Auf einen Blick
Jo´s alternativer Desktop: ProcMeter
Doppelpack
Das Programm selbst gibt es dafür gleich in doppelter Ausführung: Außer dem eigentlichen, feiner anpassbaren procmeter3 steht mit gprocmeter3 eine Inkarnation zur Verfügung, die auf dem beliebten Toolkit GTK+ aufsetzt und somit anderen GTK- und GNOME-Anwendungen ähnlich sieht. Deutlich wird dies vor allem bei der Darstellung der Menüs, die sich bei gprocmeter3 nicht an der handgetippten Konfiguration orientiert, sondern am auserkorenen Theme.

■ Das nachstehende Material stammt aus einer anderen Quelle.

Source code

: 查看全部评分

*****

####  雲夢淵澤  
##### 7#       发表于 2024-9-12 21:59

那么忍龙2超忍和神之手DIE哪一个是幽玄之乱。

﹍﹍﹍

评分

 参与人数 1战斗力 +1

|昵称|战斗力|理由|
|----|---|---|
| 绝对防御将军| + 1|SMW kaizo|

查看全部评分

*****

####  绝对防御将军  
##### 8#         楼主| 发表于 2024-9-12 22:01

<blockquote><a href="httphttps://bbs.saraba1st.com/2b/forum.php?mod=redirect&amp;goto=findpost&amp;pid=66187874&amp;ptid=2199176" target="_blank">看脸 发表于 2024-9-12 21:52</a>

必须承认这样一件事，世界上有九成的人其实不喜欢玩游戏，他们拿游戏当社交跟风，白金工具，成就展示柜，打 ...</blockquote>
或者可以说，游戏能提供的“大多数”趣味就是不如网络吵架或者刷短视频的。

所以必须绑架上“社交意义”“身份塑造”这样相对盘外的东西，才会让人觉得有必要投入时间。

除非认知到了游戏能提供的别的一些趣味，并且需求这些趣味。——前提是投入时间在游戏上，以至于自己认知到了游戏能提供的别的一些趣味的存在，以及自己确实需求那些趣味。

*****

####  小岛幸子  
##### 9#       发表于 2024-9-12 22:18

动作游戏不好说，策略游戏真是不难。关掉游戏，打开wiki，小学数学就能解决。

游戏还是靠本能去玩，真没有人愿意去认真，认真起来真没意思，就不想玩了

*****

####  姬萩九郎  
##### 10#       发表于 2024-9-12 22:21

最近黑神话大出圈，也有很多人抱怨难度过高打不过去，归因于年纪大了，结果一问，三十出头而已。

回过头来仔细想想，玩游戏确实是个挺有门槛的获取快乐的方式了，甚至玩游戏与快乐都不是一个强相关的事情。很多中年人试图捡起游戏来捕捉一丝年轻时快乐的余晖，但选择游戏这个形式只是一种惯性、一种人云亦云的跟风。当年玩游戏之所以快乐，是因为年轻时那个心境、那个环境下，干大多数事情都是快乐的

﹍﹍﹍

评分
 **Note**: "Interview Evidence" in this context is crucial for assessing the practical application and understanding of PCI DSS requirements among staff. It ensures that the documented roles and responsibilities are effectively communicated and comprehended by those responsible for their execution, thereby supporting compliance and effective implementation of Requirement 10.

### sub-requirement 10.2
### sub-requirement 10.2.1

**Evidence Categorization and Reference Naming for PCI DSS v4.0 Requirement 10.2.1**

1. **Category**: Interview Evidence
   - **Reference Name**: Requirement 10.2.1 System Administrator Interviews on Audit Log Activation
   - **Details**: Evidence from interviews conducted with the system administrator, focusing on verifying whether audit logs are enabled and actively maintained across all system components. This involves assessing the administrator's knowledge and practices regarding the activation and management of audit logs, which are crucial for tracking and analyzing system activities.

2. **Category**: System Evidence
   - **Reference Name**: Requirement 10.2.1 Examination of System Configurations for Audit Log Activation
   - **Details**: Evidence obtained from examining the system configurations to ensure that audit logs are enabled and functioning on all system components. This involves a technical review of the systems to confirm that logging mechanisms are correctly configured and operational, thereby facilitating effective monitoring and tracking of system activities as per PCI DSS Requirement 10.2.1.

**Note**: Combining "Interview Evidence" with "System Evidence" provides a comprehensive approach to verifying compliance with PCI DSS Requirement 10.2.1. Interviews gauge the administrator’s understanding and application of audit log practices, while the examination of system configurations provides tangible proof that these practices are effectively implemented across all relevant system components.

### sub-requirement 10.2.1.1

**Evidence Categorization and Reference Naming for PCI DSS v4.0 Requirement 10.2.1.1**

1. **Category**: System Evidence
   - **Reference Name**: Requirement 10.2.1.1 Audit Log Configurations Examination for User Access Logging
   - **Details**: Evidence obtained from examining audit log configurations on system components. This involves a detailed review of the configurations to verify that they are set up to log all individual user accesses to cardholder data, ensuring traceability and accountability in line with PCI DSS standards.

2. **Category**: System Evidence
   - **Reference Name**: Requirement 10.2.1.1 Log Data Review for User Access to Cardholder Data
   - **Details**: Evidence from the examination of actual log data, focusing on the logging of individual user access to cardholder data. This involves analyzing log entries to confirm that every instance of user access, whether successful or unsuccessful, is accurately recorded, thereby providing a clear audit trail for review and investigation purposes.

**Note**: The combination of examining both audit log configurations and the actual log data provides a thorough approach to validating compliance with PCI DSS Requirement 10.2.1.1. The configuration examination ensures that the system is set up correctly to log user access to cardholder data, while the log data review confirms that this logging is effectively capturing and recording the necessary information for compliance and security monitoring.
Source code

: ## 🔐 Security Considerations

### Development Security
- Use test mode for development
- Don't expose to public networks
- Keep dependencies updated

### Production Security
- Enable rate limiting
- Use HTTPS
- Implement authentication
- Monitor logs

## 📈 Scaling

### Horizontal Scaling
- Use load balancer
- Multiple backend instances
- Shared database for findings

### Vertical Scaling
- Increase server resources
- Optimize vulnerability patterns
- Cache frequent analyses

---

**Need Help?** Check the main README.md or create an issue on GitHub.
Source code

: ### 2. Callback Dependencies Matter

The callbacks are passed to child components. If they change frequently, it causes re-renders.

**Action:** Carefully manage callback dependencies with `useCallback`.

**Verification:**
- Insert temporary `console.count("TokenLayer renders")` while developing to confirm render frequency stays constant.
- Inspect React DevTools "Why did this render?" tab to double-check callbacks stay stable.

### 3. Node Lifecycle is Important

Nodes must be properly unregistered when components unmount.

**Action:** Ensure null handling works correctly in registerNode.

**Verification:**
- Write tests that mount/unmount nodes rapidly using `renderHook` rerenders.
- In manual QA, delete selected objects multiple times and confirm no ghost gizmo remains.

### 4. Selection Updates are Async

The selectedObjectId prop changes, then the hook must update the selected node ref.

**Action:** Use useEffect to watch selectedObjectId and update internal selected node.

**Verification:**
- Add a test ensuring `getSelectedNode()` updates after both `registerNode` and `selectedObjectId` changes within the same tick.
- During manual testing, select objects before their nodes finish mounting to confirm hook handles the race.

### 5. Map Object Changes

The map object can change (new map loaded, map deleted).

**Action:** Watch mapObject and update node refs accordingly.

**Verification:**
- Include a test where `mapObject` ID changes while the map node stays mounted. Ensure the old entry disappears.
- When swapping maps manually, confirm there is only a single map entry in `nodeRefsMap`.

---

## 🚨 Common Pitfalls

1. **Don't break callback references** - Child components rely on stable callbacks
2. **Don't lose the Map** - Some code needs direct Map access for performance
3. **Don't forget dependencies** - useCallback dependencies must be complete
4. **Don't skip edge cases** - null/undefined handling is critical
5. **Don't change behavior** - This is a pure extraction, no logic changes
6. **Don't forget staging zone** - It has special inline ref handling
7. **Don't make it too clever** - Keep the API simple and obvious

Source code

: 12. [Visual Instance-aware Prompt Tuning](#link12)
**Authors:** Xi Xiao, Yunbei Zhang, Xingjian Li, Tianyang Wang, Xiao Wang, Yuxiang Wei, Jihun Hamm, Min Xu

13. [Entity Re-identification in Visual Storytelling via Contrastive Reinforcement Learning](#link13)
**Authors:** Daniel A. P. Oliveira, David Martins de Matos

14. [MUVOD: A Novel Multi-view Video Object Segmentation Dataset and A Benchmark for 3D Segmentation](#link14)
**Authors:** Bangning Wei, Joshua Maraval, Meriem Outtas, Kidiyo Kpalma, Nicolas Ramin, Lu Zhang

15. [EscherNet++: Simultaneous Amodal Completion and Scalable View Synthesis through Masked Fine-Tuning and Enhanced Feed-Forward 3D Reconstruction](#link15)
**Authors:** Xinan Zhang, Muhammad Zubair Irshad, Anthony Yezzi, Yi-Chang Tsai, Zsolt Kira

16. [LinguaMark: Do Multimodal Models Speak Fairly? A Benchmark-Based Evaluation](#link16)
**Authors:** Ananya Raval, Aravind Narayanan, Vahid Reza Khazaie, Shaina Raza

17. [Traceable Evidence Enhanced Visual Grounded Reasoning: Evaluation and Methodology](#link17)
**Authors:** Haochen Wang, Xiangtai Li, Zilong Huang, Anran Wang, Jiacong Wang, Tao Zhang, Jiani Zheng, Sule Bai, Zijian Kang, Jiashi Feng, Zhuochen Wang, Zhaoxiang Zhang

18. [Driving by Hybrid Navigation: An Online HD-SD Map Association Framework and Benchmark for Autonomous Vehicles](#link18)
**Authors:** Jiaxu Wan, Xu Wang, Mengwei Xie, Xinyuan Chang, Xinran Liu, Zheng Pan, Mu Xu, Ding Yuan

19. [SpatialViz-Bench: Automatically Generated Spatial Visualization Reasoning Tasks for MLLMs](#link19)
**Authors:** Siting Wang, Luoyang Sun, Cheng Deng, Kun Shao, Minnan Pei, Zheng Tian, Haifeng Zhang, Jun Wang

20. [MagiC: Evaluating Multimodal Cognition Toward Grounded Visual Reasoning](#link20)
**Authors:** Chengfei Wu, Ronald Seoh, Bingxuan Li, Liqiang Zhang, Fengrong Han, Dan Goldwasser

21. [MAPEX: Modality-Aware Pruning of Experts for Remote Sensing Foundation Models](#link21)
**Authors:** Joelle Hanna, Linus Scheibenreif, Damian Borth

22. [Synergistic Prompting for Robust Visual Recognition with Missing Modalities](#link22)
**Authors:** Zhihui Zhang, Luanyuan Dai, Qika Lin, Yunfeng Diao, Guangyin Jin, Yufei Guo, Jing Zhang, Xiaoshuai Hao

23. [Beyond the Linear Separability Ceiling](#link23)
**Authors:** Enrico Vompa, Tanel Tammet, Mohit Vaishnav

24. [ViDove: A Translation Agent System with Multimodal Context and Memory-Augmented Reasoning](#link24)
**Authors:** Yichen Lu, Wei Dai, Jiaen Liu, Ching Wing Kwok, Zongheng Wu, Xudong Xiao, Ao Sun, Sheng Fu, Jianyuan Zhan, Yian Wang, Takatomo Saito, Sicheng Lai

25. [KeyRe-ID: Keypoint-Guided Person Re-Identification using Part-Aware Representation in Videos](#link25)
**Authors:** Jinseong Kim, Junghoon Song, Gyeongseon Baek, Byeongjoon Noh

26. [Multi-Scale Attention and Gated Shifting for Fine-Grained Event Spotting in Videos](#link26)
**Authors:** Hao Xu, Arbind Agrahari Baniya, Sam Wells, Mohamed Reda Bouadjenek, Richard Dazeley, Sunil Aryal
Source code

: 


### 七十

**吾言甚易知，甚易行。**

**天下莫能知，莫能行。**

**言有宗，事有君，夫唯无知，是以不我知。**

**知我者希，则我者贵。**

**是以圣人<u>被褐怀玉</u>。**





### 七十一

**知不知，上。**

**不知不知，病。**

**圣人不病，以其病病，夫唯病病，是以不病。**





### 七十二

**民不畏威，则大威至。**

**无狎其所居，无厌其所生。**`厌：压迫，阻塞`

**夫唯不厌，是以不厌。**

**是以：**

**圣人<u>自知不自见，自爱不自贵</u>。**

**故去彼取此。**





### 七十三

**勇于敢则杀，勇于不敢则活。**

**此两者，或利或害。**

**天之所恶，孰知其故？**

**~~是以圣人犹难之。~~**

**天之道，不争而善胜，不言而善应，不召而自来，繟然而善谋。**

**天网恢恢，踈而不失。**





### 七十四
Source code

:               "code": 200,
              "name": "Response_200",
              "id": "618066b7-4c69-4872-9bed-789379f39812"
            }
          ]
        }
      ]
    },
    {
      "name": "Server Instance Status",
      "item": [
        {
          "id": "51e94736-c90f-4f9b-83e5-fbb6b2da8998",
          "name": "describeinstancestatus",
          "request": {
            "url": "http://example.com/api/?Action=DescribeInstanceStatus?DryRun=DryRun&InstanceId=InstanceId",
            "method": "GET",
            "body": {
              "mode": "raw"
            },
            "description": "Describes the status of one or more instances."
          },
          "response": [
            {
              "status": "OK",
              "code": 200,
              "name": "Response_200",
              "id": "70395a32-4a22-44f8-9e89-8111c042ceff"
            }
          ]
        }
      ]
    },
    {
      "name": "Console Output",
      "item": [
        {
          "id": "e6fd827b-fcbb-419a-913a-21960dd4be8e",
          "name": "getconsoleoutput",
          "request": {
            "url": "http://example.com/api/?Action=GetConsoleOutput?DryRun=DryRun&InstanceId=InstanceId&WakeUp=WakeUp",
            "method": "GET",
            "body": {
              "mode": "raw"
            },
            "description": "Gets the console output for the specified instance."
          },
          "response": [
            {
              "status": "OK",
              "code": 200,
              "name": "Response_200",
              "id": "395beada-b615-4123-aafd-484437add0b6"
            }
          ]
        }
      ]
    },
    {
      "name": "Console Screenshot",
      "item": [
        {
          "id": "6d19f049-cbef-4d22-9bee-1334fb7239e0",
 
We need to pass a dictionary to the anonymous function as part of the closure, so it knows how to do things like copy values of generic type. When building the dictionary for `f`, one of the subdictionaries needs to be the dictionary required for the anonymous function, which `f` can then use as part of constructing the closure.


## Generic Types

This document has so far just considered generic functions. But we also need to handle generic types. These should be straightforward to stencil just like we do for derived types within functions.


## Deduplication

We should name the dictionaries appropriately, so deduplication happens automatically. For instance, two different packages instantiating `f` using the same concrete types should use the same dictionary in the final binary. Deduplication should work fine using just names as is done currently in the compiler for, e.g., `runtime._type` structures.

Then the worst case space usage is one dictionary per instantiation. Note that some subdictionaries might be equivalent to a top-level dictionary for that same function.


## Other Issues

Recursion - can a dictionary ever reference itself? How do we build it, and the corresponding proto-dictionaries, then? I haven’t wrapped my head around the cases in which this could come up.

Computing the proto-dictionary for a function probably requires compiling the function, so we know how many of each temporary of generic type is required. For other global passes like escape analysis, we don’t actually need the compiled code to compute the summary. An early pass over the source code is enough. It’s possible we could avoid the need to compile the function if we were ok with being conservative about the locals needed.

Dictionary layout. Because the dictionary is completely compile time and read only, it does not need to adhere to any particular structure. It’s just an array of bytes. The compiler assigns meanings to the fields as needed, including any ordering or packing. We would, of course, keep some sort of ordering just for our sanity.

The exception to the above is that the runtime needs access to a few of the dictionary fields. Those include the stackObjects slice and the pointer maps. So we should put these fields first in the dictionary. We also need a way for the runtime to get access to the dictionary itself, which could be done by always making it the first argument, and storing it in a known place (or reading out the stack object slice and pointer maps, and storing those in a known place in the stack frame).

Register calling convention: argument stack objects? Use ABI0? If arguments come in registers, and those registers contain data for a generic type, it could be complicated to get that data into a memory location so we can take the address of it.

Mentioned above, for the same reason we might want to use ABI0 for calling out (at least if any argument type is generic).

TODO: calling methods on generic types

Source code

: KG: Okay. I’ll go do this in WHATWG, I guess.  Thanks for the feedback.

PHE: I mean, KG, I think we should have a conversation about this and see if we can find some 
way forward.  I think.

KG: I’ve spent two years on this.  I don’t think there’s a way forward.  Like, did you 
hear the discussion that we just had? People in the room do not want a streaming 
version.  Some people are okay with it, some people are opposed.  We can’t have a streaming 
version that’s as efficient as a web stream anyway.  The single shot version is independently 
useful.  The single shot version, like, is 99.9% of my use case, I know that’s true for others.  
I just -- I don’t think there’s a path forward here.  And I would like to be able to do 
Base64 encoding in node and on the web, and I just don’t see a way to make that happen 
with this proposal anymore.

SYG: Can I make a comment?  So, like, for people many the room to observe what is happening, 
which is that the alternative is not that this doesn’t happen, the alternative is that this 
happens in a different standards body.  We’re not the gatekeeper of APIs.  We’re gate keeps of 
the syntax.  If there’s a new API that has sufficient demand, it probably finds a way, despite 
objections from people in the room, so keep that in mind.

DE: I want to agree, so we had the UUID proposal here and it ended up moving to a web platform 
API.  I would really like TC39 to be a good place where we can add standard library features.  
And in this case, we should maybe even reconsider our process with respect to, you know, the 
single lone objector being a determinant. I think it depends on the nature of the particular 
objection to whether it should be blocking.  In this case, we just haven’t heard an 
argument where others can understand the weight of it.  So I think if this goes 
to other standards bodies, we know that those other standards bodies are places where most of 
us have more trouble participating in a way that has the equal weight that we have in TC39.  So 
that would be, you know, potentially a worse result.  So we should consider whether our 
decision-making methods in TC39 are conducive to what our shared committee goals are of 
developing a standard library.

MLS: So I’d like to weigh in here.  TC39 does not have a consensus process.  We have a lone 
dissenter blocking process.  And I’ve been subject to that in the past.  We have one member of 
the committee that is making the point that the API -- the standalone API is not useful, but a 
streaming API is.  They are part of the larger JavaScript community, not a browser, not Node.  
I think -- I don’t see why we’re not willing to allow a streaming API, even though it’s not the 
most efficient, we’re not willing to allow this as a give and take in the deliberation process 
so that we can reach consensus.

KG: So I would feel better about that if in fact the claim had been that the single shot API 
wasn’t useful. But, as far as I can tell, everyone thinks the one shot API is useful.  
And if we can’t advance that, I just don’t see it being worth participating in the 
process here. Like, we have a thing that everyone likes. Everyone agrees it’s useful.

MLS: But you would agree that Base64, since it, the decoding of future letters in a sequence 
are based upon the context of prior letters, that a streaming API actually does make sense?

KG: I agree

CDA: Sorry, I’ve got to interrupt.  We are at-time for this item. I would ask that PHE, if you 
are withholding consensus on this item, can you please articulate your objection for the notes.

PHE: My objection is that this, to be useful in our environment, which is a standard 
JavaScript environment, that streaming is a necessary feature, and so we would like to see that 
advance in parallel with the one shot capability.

Der erste Aufruf des einen wie des anderen Programms wirkt recht ernüchternd. Lediglich der Programmname sowie Uhrzeit und Datum werden mausgrau angezeigt (Abbildung 1). Soll ein viertes Element hinzu, so drücken Sie die rechte Maustaste. Ein Menü mit allen darstellbaren Informationen in allen verfügbaren Anzeigemodi klappt nun auf (in der Summe eine beeindruckende Anzahl, die sicher auf jedem Rechner im dreistelligen Bereich liegen dürfte). Wählen Sie nun ein Element aus, wird dieses dem ProcMeter-Fenster an unterster Stelle hinzugefügt. Die Reihenfolge der dargestellten Elemente lässt sich aber noch korrigieren, indem Sie aus dem Menü der linken Maustaste eine der beiden "Move To"-Optionen wählen und dem Verschiebekandidaten einen neuen Platz zuweisen.
Intern
Beim Betätigen der linken Maustaste fallen zusätzliche Einträge ins Auge (Abbildung 2). So bekommen Sie über den Punkt Properties weitere Informationen und Erklärungen zum jeweiligen Element (Abbildung 3). Besonders hilfreich wird dieser Menüeintrag, wenn Sie Ihre Einstellung in eine Konfigurationsdatei überführen möchten – denn auch die jeweiligen ProcMeter-internen Bezeichner werden angezeigt. Schließen Sie dieses Fenster nicht, so passt es seinen Inhalt beim nächsten Mausklick an das aktuelle Element an.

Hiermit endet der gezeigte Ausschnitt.